Colheu dados sobre o espaço interestelar, realizando um sem número de medições e análises – muitas delas tão infinitesimais e tão obscuras, na sua singularidade entre miríades, que seriam a criatura que Diógenes procurava e ninguém soube ao certo se chegou a encontrar... – e acabou por penetrar no campo gravítico da estrela.
Fora uma proeza extraordinária, sem dúvida! Um arrepio de números, tão fundo para cima e para baixo, que atemorizou uma legião crescente de crentes ortodoxos, de não haver sinal dos deuses, pelo caminho, ainda que feitos de éter ou dos últimos quarks dos quarks. Tanto mais extraordinária e impressionante que, só quase sessenta anos depois de ter partido, se soube ao certo que o objectivo fora alcançado.
– Semeámos o quintal da Terra – disse um dia um dos astrofísicos da A.E.E.A., sintetizando o evento. – Agora estamos em condições de plantar árvores nos planetas das estrelas...
Estava-se ainda longe duma tal aventura. A linguagem do sábio era apenas simbólica. Mas profética. Em breve se saberia o resultado das experiências biológicas, feitas ao longo do percurso, correspondiam ao que delas secretamente se esperava.
A Estrela de Barnard, uma anã vermelha (com a tripla de Centauro, são os corpos estelares mais próximos do Sol), achava-se a seis anos-luz, e seria esse o tempo que levariam as mensagens/rádio, vindas da nave, a chegar até nós e trazer a boa-nova da chegada.

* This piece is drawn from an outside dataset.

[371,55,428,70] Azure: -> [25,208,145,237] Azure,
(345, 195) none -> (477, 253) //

A viagem teve o condão de mostrar a exiguidade da nossa existência pueril face às distâncias reinantes, mesmo se considerados apenas os subúrbios do tecto a que chamamos Mundo. Durante longos anos, esse mais de meio século de longa espera, muitos, mas muitos dos que contribuíram para o seu sucesso, já tinham morrido para sempre: eméritos astrofísicos e astrónomos perseguidores do rasto mais ténue do instante zero da Criação; matemáticos manipuladores de cifras tão vastas e avassaladoras que perdem todo e qualquer sentido racional, para emprestarem à singularidade das nossas vidas a visão apocalíptica dum milagre; engenheiros e técnicos de toda a ordem; informáticos capazes de construir máquinas milhões de vezes mais rápidas do que o ápice dos raciocínios humanos.
Só alguns dos mais jovens homens e mulheres que estiveram envolvidos no projecto, sobreviveram ao dilúvio dos segundos que iam monotonamente caindo nos relógios da contagem. Para esses, a suprema dádiva da realidade doutras estrelas e doutros mundos possíveis, na mensagem tão longamente esperada, até ao declinar da vida.

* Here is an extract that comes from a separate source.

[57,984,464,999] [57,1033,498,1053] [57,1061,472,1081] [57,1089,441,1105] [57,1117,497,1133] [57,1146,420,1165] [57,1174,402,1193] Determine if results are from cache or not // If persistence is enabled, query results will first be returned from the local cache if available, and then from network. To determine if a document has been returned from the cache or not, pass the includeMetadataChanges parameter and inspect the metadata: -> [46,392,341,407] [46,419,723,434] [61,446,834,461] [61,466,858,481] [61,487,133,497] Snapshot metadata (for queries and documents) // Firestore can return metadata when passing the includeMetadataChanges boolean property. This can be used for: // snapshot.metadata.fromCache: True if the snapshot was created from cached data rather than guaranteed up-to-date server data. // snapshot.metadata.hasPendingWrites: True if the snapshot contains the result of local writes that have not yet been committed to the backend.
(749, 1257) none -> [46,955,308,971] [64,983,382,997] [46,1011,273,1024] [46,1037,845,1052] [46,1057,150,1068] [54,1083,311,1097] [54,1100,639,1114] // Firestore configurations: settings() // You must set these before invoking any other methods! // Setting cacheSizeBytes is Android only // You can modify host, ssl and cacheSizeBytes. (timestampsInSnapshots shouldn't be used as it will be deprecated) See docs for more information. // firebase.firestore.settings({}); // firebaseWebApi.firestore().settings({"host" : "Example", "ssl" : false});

A utopia perdurava, ao longo dos decénios, feita lembrança dos que iam sucessivamente passando ao reino das sombras, e renascia das cinzas, com todos os saberes do passado e todas as madrugadas do futuro.

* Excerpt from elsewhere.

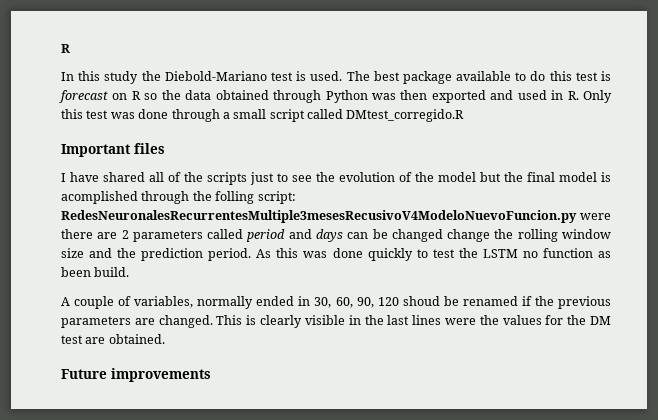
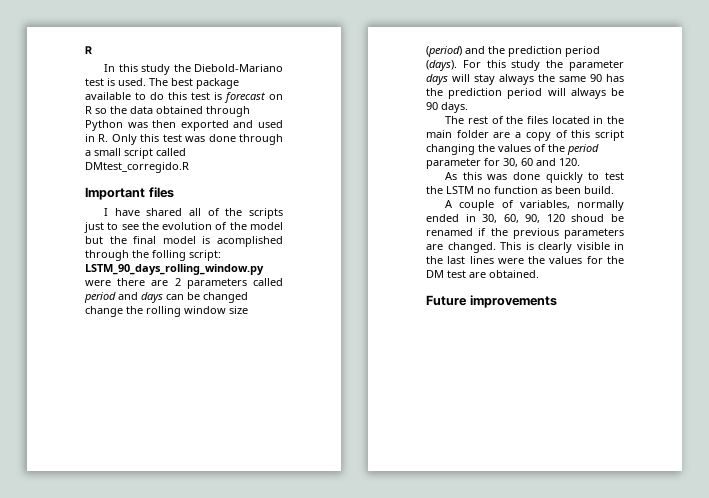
[61,210,577,223] RedesNeuronalesRecurrentesMultiple3mesesRecusivoV4ModeloNuevoFuncion.py -> [85,264,264,275] LSTM_90_days_rolling_window.py
(84, 253) none -> [426,46,462,57] (period)
[208,248,252,261] period. -> [565,46,600,57] [426,60,624,71] [426,74,624,85] [426,88,624,99] [426,102,468,113] [445,116,624,124] [426,130,624,141] [426,144,599,155] [426,158,580,169] period (days). For this study the parameter days will stay always the same 90 has the prediction period will always be 90 days. // The rest of the files located in the main folder are a copy of this script changing the values of the period parameter for 30, 60 and 120. //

Os passos tinham sido lentos, mas seguros.
E um dia, um outro dia do amanhã tão próximo e tão longínquo, o sonho de encontrar um berço vazio, ou irmãos vicejando num recanto qualquer da Galáxia, haveria de tornar-se realidade. Talvez então se percebesse o sentido global do Cosmos, o desígnio primeiro da Criação e o seu destino último.